WHAT TO WORK ON
For every line in the data below that contains "pixels", copy the line.

SUPPLIED RECORDS

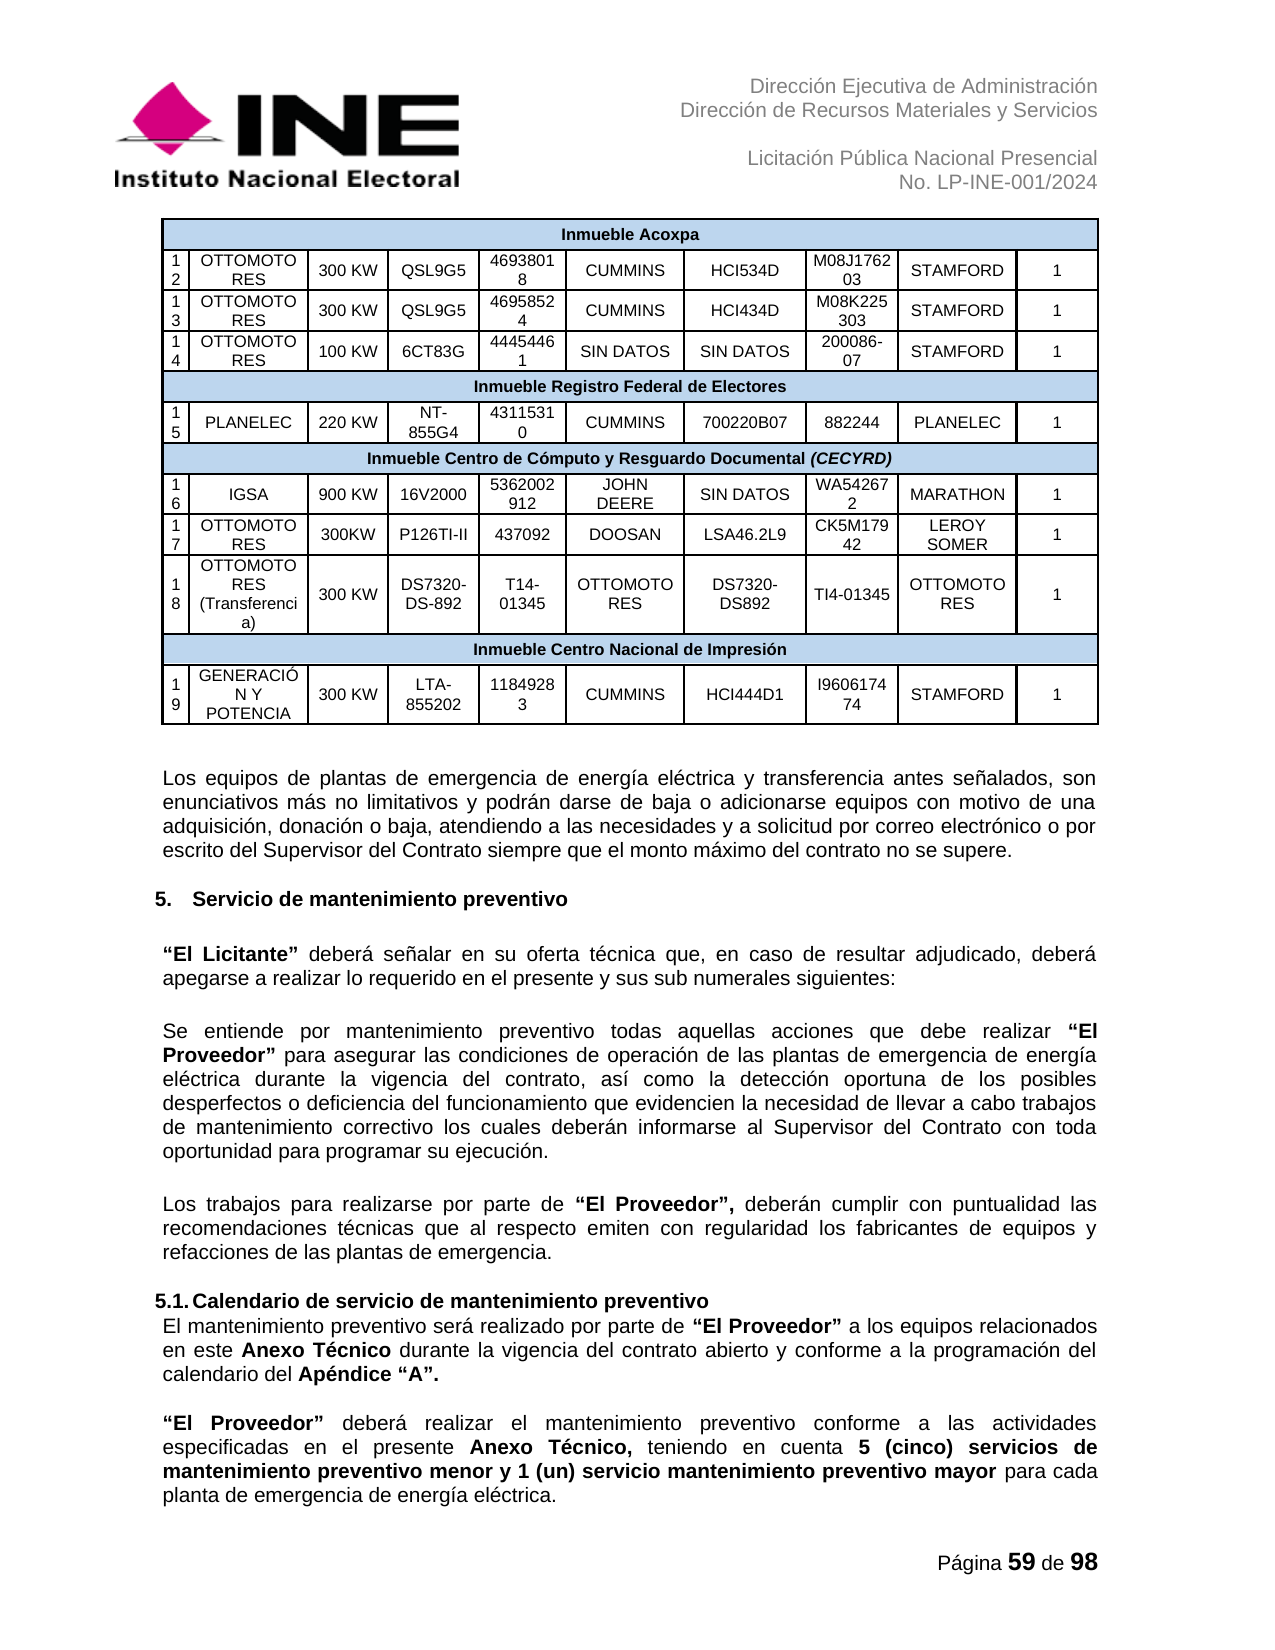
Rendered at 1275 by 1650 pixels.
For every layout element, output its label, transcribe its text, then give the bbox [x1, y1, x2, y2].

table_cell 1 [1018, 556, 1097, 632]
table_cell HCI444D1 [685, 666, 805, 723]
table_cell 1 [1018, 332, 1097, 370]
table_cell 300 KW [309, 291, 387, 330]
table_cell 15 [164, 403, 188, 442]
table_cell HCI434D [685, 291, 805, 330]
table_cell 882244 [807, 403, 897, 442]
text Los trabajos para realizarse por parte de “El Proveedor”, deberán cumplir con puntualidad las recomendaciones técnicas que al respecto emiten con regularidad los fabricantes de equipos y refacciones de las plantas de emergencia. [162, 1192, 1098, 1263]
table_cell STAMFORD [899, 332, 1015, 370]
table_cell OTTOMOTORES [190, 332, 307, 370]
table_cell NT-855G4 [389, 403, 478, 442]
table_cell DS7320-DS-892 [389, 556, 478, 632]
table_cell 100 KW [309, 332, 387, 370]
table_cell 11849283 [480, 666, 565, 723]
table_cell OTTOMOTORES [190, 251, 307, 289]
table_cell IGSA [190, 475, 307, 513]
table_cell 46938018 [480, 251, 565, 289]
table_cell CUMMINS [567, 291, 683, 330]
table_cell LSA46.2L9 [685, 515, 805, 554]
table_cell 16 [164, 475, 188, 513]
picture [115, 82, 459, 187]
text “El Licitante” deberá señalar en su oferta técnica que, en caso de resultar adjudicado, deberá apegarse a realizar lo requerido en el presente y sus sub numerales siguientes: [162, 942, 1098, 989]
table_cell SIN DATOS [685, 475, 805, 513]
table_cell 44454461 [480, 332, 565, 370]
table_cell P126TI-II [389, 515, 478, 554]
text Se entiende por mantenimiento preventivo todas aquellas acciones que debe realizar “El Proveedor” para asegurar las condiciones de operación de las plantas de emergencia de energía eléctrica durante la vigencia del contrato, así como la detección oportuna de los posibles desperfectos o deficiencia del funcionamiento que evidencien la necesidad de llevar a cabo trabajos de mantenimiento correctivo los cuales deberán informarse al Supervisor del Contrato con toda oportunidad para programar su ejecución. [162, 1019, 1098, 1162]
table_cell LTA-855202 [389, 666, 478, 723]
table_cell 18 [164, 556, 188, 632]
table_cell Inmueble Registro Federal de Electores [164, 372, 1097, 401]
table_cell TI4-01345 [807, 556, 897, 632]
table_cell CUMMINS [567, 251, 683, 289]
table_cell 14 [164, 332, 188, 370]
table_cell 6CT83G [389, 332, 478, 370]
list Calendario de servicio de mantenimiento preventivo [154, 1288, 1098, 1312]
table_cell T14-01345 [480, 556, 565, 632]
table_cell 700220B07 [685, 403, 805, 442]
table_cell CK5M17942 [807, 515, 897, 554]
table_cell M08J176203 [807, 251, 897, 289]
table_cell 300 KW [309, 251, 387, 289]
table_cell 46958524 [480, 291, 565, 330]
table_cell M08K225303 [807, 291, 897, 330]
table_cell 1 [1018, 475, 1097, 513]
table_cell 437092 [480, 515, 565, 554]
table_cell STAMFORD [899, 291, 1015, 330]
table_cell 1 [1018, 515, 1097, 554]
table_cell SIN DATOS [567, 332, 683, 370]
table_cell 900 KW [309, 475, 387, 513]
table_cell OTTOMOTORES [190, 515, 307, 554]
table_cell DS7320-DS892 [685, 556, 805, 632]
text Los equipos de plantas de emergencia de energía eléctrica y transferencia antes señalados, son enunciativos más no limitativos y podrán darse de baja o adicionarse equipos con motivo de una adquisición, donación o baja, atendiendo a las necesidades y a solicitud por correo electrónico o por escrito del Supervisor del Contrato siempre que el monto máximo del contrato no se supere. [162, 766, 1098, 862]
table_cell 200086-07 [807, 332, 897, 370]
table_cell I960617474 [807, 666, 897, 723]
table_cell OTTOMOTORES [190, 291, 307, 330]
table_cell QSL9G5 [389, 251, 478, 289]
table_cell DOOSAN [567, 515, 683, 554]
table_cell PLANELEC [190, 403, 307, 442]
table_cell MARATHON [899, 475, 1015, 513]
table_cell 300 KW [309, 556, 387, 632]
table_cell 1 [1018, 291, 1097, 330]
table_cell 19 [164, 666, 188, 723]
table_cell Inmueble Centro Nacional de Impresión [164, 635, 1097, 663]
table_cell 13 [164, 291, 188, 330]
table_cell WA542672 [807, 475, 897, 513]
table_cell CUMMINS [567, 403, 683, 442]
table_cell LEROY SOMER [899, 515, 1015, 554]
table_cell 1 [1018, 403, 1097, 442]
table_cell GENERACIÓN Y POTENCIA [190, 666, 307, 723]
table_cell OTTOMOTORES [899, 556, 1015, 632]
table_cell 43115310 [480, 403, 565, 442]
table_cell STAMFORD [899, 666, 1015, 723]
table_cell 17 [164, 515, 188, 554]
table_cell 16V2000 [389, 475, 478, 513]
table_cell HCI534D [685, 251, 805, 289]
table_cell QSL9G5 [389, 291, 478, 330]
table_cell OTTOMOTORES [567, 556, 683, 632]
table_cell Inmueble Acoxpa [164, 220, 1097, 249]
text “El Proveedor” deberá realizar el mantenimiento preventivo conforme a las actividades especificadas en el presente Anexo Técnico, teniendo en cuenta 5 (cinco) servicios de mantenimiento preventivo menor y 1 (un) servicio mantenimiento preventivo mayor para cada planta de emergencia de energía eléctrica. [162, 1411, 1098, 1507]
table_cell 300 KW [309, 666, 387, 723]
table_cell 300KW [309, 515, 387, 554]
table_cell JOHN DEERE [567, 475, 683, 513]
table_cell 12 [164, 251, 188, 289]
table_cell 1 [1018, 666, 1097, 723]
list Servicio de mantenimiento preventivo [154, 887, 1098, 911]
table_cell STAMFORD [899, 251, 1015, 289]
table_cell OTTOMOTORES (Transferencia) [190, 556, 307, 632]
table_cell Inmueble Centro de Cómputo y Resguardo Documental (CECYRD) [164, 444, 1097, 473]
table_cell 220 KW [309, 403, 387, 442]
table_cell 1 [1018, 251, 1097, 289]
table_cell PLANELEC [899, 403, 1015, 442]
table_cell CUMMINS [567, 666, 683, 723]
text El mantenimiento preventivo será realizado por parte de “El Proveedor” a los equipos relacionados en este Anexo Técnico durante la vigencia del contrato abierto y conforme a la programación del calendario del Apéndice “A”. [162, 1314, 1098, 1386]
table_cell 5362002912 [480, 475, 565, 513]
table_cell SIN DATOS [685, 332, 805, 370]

...

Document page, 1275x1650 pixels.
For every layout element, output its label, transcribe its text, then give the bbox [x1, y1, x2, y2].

* * *

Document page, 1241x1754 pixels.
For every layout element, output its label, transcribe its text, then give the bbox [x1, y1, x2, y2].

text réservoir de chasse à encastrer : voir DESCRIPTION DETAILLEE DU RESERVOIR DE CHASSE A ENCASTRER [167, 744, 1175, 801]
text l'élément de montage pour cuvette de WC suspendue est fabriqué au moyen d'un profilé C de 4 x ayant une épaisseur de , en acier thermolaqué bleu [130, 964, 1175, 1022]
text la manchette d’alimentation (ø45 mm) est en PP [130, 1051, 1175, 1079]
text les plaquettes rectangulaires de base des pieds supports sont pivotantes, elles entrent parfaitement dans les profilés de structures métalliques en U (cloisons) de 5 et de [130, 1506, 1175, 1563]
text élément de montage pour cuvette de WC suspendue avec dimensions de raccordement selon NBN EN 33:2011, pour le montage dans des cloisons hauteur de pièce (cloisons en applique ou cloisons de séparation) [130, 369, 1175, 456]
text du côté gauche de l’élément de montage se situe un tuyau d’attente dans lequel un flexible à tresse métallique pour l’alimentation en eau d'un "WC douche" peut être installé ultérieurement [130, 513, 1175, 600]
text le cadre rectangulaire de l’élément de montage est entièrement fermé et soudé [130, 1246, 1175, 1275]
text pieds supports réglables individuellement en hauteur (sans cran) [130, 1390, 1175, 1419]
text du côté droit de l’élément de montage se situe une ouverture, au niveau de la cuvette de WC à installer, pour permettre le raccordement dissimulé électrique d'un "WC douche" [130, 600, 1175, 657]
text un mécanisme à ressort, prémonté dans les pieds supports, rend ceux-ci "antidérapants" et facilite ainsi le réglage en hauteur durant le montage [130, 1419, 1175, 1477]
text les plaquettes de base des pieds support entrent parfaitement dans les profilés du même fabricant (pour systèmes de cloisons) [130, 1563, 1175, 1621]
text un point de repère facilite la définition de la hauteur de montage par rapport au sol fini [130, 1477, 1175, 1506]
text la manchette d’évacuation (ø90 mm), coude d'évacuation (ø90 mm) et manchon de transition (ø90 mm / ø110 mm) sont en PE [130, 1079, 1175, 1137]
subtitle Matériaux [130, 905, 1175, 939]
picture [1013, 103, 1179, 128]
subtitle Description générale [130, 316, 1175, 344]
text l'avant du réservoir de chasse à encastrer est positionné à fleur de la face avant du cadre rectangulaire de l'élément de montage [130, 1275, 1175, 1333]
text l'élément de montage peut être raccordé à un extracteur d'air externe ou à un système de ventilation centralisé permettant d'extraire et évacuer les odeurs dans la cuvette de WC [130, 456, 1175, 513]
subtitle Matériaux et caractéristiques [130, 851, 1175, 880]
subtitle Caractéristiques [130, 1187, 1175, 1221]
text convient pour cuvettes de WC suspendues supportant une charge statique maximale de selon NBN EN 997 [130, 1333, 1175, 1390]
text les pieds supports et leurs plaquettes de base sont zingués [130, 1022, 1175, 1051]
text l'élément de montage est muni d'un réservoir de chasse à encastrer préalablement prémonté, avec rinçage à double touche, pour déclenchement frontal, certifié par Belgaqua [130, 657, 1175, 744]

OUTPUT
Rendered at 1275 by 1650 pixels.
Document page, 1275x1650 pixels.
Document page, 1241x1754 pixels.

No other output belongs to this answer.